DATA SECTION:
---
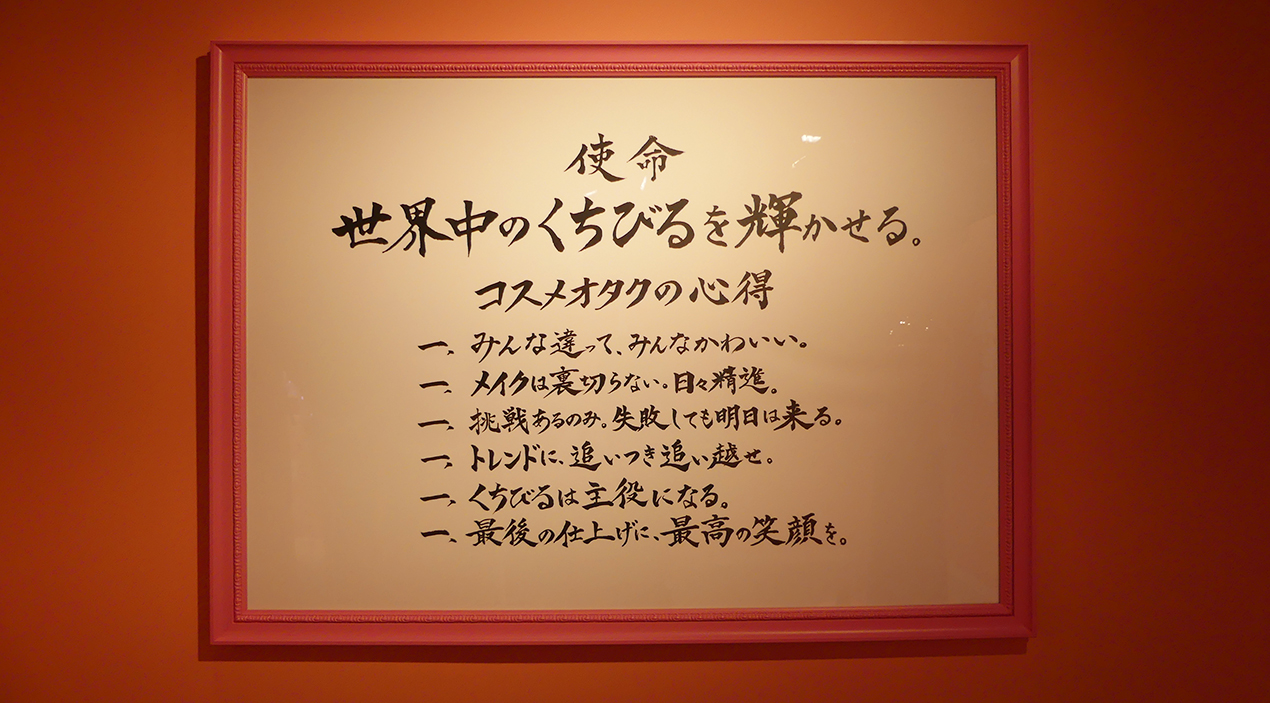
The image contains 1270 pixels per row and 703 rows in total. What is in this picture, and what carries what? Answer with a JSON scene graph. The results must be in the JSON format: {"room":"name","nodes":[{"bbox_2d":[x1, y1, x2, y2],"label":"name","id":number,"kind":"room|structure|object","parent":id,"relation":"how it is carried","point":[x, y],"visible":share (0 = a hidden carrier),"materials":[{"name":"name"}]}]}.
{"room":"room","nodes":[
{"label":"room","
---
EXERCISE GOAL: Pictures are to be left out; the rest of the listing should be printed exactly.

ANSWER:
The image contains 1270 pixels per row and 703 rows in total. What is in this picture, and what carries what? Answer with a JSON scene graph. The results must be in the JSON format: {"room":"name","nodes":[{"bbox_2d":[x1, y1, x2, y2],"label":"name","id":number,"kind":"room|structure|object","parent":id,"relation":"how it is carried","point":[x, y],"visible":share (0 = a hidden carrier),"materials":[{"name":"name"}]}]}.
{"room":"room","nodes":[
{"label":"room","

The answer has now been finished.